La Fed non alza i tassi. Quali conseguenze per l'Italia?
Le condizioni interne, dunque, erano tutte favorevoli a un rialzo dei tassi d'interesse, ma a fare la differenza sono state le variabili che si trovano al di là dei confini nazionali
ROMA – La Fed ha lasciato invariati i tassi d'interesse. Una scelta che fa tirare un sospiro di sollievo alle economie emergenti, ma che alimenta l'incertezza dell'economia internazionale. La presidente della banca centrale americana, Janet Yellen, ha riconosciuto infatti che la decisione è stata dettata dalle preoccupazioni per gli ultimi sviluppi dell'economia mondiale. Cosa significa questo per noi comuni mortali che non partecipiamo alle riunioni dell'alta finanza e cosa dobbiamo aspettarci per il futuro?
Lo status quo
Attualmente il tasso d'interesse americano si colloca a livelli «emergenziali», tra lo 0 e lo 0,25%. Da quando è scoppiata la crisi, gli Stati Uniti non hanno fatto che abbassare i tassi finché non sono arrivati prossimi allo zero: in recessione, infatti, l'economia reale ha bisogno di essere supportata tagliando il costo del denaro. Ora però, l'America sembra aver intrapreso un sentiero di crescita garantito e i fondamentali economici sollecitano una normalizzazione dell'economia monetaria: la disoccupazione è scesa al 5,1%, il Pil cresce al ritmo del 2,3% e l’inflazione è intorno all'1,4% (lontana - ma non troppo - dalla soglia del 2% che renderebbe la stretta monetaria inevitabile, tanto più che con l'aumento dell'occupazione si temono imminenti azioni sindacali per chiedere l'aumento dei salari). Le condizioni interne, dunque, erano tutte favorevoli a un rialzo dei tassi d'interesse, ma a fare la differenza sono state le variabili che si trovano al di là dei confini nazionali.
Perché la Fed non ha alzato i tassi
Si tratta di un duro colpo per la Fed: perché significa ammettere di non poter prendere le sue decisioni in completa autonomia. La Federal Reserve, infatti, non solo non è ancora la «Banca centrale del mondo» (se mai lo sarà), ma dipende più che in passato da quel succede fuori dei suoi confini. Soprattutto da quando il Dragone ha superato gli Stati Uniti nella corsa alla qualifica della più grande economia mondiale. Nel caso specifico, la scelta della Fed è stata dettata da un'asimmetria di rischi: alzare i tassi voleva dire rischiare di più rispetto alla possibilità di lasciarli invariati. Troppe le turbolenze all'orizzonte nell'economia internazionale - e la prima opzione avrebbe potuto causare uno tsunami sulle economie emergenti -, meglio dunque aspettare ancora e puntare sulla strategia «wait and see»prima di fare passi falsi.
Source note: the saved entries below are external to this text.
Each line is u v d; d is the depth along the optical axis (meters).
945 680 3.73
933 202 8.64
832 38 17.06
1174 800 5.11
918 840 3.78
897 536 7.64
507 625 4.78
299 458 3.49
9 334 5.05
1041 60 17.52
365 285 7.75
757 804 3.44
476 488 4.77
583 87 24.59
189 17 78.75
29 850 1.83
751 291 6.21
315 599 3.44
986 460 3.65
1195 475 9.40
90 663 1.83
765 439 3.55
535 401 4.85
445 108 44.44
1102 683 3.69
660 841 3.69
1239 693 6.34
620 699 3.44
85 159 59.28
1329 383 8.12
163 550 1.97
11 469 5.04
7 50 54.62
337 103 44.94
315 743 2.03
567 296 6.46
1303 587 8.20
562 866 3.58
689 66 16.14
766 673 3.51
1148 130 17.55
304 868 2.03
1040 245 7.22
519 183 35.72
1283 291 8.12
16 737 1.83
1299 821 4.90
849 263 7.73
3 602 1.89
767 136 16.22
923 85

Da notare, però, che il board riunito per l’occasione non ha deciso all'unanimità: il voto contrario di Jeffrey M. Lacker ha fatto notizia perché rende testimonianza delle conflittualità in seno alla Fed.
L'Italia ci guadagna o ci perde?
Veniamo ora alle conseguenze che la scelta americana avrà per l'economia internazionale. I mercati emergenti, i più esposti ai contraccolpi di una stretta monetaria Usa a causa dell’enorme debito in valuta verde accumulato in questi anni, hanno tirato un gran sospiro di sollievo. Mentre la decisione di lasciare invariati i tassi ha innescato un netto deprezzamento del dollaro con l’euro, che si è riportato oltre la soglia di 1,14 e provocato una riduzione dei rendimenti dei titoli di Stato e la chiusura in leggero calo di Wall Street. Gli investitori hanno evidentemente preso atto dei timori espressi dalla Fed sui rischi imminenti dell'economia internazionale, e per questa ragione sembra profilarsi all'orizzonte una vera e propria rotazione di portafoglio verso il reddito fisso rispetto alle azioni. Quali saranno invece le conseguenze per il Belpaese di questa scelta intrapresa oltreoceano? D'impulso verrebbe da rispondere che per un paese come l'Italia, ostaggio del debitocentrismo, il fatto che i tassi americani siano rimasti invariati è una buona notizia: perché allontana anche qui il rischio di un aumento del costo del denaro, che farebbe lievitare ulteriormente il nostro debito pubblico. Tuttavia, il fatto che la BCE e la Fed mantengano invariati i tassi d'interesse è una decisione a conti fatti negativa. Perché il debito pubblico si riduce strutturalmente solo con una crescita robusta e un po' di sana inflazione, e al momento scarseggiano entrambe nell'economia nazionale. Servirebbero anche coraggio e fiducia per vincere la crisi, ma la Federal Reserve ha preferito a questi una paziente attesa e la via dell'incertezza.